DV. Lo escribió Napoleón: «En la comida se encontraban hombres de la más grande importancia, entre ellos creí ver a un Don Quijote, con la diferencia de que no estaba loco. Era el general Miranda. Tiene el fuego sagrado del amor a la libertad en el alma».
El general Miranda era Francisco de Miranda, una figura histórica de primer orden -fue militar al servicio de Carlos III y de la Revolución Francesa, fue precursor de los movimientos independentistas en Latinoamérica- a la que ha dedicado un libro el navarro, si bien él se define como «americano por vocación», Fermín Goñi. Su novela histórica Los sueños de un libertador se presenta mañana a las 19,00 horas en Elkar (Fermín Calbetón, 21).
La fascinación de Goñi porFrancisco de Miranda le viene de años, cuando vio un retrato suyo en Caracas, que ilustra ahora la portada del libro. «Me impresionó; me parecía que me miraba a los ojos». El periodista y escritor empezó a recopilar bibliografía sobre Miranda, compró una edición de los 24 tomos de los diarios que escribió durante toda su vida. «Me quedé impresionado por su talla intelectual, militar y política, más aún al saber que la historia lo ha hecho invisible».
En el Arco del Triunfo
Miranda, explica Goñi, «es el inventor e inductor de lo que al final serían todas las revoluciones americanas que buscaban independizarse de España. Pero se quedó con el apodo de el precursor y nada más. Y eso que es el único sudamericano cuyo nombre está inscrito en el Arco del Triunfo de París como uno de los 558 generales del imperio francés y sus archivos están declarados hace dos años por la Unesco como Patrimonio de la Humanidad».
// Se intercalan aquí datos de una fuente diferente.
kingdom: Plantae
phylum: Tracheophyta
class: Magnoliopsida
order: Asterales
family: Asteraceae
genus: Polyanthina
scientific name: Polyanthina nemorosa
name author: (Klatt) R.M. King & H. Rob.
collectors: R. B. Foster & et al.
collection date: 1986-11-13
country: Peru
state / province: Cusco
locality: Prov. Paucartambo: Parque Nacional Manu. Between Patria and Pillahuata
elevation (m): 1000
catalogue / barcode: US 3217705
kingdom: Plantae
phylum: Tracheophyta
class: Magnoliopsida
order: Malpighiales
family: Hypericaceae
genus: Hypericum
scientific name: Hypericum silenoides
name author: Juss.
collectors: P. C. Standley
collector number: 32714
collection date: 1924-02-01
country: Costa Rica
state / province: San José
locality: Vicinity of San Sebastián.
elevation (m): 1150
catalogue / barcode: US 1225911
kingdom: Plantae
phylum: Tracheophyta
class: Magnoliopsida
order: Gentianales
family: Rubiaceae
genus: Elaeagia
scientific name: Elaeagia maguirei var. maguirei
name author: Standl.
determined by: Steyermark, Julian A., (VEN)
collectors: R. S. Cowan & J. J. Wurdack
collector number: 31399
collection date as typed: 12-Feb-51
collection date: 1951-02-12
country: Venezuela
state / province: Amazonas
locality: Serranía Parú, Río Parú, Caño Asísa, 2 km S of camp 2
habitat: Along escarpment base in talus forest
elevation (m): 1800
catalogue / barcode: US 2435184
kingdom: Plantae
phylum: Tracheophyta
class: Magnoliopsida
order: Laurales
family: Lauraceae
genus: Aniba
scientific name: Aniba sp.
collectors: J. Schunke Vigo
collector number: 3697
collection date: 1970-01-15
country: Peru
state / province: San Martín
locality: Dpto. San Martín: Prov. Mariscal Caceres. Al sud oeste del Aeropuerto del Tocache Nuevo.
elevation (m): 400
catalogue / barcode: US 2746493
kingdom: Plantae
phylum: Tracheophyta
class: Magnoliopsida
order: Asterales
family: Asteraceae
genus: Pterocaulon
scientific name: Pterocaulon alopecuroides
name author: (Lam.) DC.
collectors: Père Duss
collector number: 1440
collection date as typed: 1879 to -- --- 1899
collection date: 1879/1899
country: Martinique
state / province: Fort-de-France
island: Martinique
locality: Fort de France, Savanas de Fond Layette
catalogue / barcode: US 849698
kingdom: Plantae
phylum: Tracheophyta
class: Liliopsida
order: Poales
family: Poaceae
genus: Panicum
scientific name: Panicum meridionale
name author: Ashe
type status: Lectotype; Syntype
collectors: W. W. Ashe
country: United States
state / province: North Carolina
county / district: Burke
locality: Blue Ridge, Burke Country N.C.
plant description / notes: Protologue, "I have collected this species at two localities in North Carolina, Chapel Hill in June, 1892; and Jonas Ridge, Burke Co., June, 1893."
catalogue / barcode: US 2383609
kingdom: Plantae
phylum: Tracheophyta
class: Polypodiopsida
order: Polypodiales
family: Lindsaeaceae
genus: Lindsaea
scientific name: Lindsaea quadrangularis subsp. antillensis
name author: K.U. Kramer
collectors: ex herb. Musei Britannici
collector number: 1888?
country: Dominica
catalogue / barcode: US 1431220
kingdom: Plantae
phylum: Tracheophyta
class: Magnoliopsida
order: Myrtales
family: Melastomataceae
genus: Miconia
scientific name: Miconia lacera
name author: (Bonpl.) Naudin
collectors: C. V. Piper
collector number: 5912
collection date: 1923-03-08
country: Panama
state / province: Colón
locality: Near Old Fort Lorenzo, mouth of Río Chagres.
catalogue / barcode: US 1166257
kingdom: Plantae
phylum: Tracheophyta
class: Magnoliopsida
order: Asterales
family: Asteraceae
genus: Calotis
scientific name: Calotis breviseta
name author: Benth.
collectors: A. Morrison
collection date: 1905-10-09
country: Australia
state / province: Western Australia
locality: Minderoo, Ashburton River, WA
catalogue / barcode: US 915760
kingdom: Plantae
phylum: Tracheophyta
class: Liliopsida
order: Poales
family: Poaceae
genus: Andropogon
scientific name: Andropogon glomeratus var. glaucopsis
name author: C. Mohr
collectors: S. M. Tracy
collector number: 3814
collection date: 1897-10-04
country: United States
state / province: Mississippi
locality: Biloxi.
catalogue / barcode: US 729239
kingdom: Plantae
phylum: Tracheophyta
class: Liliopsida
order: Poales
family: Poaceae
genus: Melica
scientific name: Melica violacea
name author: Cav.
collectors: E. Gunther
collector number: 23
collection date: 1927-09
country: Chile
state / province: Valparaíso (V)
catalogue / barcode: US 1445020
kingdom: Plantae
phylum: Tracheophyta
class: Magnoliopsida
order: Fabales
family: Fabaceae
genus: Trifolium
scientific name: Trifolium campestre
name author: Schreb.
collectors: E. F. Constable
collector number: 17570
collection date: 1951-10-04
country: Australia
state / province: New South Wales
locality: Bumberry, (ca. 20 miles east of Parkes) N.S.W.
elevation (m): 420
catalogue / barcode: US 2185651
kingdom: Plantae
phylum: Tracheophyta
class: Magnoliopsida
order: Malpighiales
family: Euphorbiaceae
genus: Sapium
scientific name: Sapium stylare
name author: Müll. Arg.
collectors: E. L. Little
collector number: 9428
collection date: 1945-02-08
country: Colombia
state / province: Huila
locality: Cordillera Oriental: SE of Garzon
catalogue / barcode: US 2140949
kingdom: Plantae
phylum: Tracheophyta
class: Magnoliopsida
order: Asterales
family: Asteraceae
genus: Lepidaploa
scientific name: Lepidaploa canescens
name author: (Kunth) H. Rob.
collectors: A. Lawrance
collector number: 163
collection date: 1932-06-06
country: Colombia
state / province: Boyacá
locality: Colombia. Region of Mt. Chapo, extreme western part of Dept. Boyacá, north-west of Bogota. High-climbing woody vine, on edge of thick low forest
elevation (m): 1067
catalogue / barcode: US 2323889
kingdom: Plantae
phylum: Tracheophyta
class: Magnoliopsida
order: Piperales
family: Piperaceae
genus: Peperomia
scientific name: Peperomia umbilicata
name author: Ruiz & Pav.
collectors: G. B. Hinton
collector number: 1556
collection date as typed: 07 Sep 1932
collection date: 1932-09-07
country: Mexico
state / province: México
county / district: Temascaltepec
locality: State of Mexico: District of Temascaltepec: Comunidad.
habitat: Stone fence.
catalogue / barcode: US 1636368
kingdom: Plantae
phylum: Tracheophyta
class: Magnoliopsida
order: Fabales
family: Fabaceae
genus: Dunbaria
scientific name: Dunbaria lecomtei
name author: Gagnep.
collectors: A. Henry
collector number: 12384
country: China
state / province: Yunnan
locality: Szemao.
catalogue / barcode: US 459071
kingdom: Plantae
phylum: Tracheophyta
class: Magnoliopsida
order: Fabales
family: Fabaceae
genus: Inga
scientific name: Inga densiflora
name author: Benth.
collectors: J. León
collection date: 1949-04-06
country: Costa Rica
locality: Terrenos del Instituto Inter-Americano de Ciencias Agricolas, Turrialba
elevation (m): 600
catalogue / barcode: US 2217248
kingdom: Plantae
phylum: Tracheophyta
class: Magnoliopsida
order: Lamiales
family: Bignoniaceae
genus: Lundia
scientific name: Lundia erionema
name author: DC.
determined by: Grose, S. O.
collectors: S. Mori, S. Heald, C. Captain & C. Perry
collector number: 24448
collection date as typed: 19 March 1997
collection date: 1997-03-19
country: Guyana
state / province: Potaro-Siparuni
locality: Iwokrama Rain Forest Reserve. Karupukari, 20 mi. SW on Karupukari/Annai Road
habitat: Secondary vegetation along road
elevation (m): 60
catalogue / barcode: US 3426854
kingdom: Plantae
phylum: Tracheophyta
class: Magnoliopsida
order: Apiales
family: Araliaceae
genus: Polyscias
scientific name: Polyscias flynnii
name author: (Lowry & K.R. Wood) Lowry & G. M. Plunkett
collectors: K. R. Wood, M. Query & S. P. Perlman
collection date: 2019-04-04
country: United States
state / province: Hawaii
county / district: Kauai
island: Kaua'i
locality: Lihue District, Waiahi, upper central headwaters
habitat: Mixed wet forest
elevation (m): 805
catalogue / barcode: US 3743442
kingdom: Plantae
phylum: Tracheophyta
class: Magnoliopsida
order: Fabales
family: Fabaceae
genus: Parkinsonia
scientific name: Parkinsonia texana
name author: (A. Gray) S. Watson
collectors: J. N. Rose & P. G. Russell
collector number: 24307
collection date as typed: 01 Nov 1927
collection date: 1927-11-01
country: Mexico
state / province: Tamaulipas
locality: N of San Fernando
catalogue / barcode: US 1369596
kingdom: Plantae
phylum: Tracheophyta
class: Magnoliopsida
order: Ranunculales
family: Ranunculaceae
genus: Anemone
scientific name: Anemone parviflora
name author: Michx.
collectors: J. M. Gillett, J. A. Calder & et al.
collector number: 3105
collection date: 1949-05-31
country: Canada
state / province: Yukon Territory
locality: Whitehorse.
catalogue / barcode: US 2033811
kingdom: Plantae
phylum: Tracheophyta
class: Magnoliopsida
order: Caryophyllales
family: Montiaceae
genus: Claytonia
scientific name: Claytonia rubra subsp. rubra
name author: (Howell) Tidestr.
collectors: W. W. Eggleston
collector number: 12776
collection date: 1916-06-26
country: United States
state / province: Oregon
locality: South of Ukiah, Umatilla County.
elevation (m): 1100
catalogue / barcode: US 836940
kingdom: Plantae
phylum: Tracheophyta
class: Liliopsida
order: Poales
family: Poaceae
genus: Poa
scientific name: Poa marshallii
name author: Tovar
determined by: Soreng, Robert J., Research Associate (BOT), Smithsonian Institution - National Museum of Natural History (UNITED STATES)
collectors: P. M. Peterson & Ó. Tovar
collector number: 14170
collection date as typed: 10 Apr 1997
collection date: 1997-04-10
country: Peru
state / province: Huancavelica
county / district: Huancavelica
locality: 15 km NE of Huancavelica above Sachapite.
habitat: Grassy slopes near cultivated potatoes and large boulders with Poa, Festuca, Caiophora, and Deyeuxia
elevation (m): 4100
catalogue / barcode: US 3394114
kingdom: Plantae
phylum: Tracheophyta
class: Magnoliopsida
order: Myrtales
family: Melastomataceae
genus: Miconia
Criollo nacido en Caracas, Francisco de Miranda encarnó como pocos el espíritu ilustrado. Una de sus pasiones era la lectura, y llegó a acumular una biblioteca de 6.000 volúmenes, gran parte de los cuales se llevaba en sus periplos por España, Francia, Inglaterra y América. En palabras de Fermín Goñi, «es un caso insólito de un militar que antes de la batalla tocaba la flauta y después se retiraba a su tienda de campaña a leer los clásicos».
Una persona tan culta, que hablaba siete idiomas, deslumbraba a cuantos le conocieron. Y Francisco de Miranda se codeó con grandes nombres de la historia, como Napoleón, George Washington, Catalina la Grande (se rumoreó un romance entre ambos) o Simón Bolívar.
Precísamente, un roce con el libertador hizo que éste facilitase la detención de Miranda por los españoles en 1812, que acabó con su muerte en una húmeda cárcel gaditana. «Es una gran mancha negra para Bolívar. ¿Cómo es posible que entregara a su maestro a las tropas españolas?», se pregunta Goñi.
Antes de aquel final, Miranda protagonizó en 1806 un episodio extraño. Llamó a la creación de los Estados Unidos de América del Sur y partió hacia Caracas en una fragata con intención de crear un estado independiente. Aunque se le unieron otras ocho embarcaciones con trescientos independentistas y logró tomar una ciudad, se echó atrás. Para Goñi, «fue la historia de un fracaso inexplicable, pero también de un precedente que tuvo repercusión. A raíz de aquel primer intento otros empezaron a pensar que la independencia era posible».
Se reconoce el autor de Los sueños de un libertador «deslumbrado por el personaje». De hecho, su novela histórica parece a veces inclinarse por lo histórico en detrimento de lo novelesco. «Miranda me ha seducido. Pensé que no merecía una simple novela sino un libro que contase su vida con la mayor aportación de detalles posible».
La pasión de Fermín Goñi y algunos amigos de América y Europa por el precursor se ha traducido a la creación de la República Mirandoniana en Cayo Diablo, un punto del Caribe por el que pasó el homenajeado (www.franciscodemiranda.net).